* START Text block *

You can forget for a few seconds. But in the back of your mind you know it’s there. Everyone knows.

It’s a prominent, ugly compromise (among several) necessitated by a feature no one asked for and people can’t seem to figure out if they even like or not. Notches are horrible and any time you see one, it means a designer cried themselves to sleep. To be fair that probably happens quite a bit. I grew up around designers and they can be pretty sensitive, like me.

I’m not a big fan of the rounded screen corners for a couple reasons, but I’ll let that go because I envision a future where it doesn’t matter. You remember how in Battlestar Galactica the corners were clipped off all the paper? We’re on our way.

Having the screen extend to the very edge of the device on the other hand isn’t exactly ugly, but it’s ugly in spirit. The whole front of the phone is an interface now, which would be fine if it could tell when you were gripping the screen for leverage and not to do something with it. As it is, every side and corner has some kind of dedicated gesture that you have to be wary of activating. It’s so bad people have literally invented a thing that sticks out from the back of your phone so you can hold it that way. Popsockets wouldn’t be necessary if you could safely hold your phone the way you’d hold any other object that shape.

 

iphone 11 pro

The back is ugly now, too. Man, is that camera bump bad. Bump is really the wrong word. It looks like the iPhone design team took a field trip to a maritime history museum, saw the deep sea diving helmets, and thought, Boom. That’s what we need. Portholes. To make our phone look like it could descend to 4,000 fathoms. Those helmets are actually really cool looking when they’re big and made of strong, weathered brass. Not on a thin, fragile piece of electronics. Here it’s just a huge, chunky combination of soft squares and weirdly arranged circles — five of them! — that completely take over the otherwise featureless rear side of the phone.

The back of the SE is designed to mirror the front, with a corresponding top and bottom “bezel.” In the best looking SE (mine) the black top bezel almost completely hides the existence of the camera (unfortunately there’s a visible flash unit); it makes the object more like an unbroken solid, its picture-taking abilities more magical. The camera is completely flush with the surface of the back, which is itself completely flush except for texture changes.

The back of the iPhone 11 Pro has a broad plain, upon which sits the slightly higher plateau of the camera assembly. Above that rise the three different little camera volcanoes, and above each of those the little calderas of the lenses. And below them the sunken well of the microphone. Five different height levels, producing a dozen different heights and edges! Admittedly the elevations aren’t so high, but still.

hero gallery color story m6kjl7t4boqm large

If it was a dedicated camera or another device that by design needed and used peaks and valleys for grip or eyes-free navigation, that would be one thing. But the iPhone is meant to be smooth, beautiful, have a nice handfeel. With this topographic map of Hawaii on the back? Have fun cleaning out the grime from in between the volcanoes, then knocking the edge of the lens against a table as you slide the phone into your hand.

Plus it’s ugly.

The sides of the phones aren’t as bad as the front and back, but we’ve lost a lot since the days of the SE. The geometric simplicity of the + and – buttons, the hard chamfered edge that gave you a sure grip, the black belts that boldly divided the sides into two strips and two bows. And amazingly, due to being made of actual metal, the more drops an SE survives, the cooler it looks.

* END Text block *
* START Data shown *

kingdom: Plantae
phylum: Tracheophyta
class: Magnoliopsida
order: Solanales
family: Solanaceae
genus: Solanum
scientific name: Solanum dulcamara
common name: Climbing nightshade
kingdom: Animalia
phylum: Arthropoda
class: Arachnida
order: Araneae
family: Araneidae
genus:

* END Data shown *

Directions ▸
1. List the five height levels that the text on phone design describes on the back of the iPhone 11 Pro, from lowest to highest and then the sunken one.
2. Retype the passage of the text on phone design starting at "If it was a" and ending at "into your hand.".

Task-by-task answers ▸
1.
1. The broad plain
2. The slightly higher plateau of the camera assembly
3. The three little camera volcanoes
4. The little calderas of the lenses
5. The sunken well of the microphone

2.
If it was a dedicated camera or another device that by design needed and used peaks and valleys for grip or eyes-free navigation, that would be one thing. But the iPhone is meant to be smooth, beautiful, have a nice handfeel. With this topographic map of Hawaii on the back? Have fun cleaning out the grime from in between the volcanoes, then knocking the edge of the lens against a table as you slide the phone into your hand.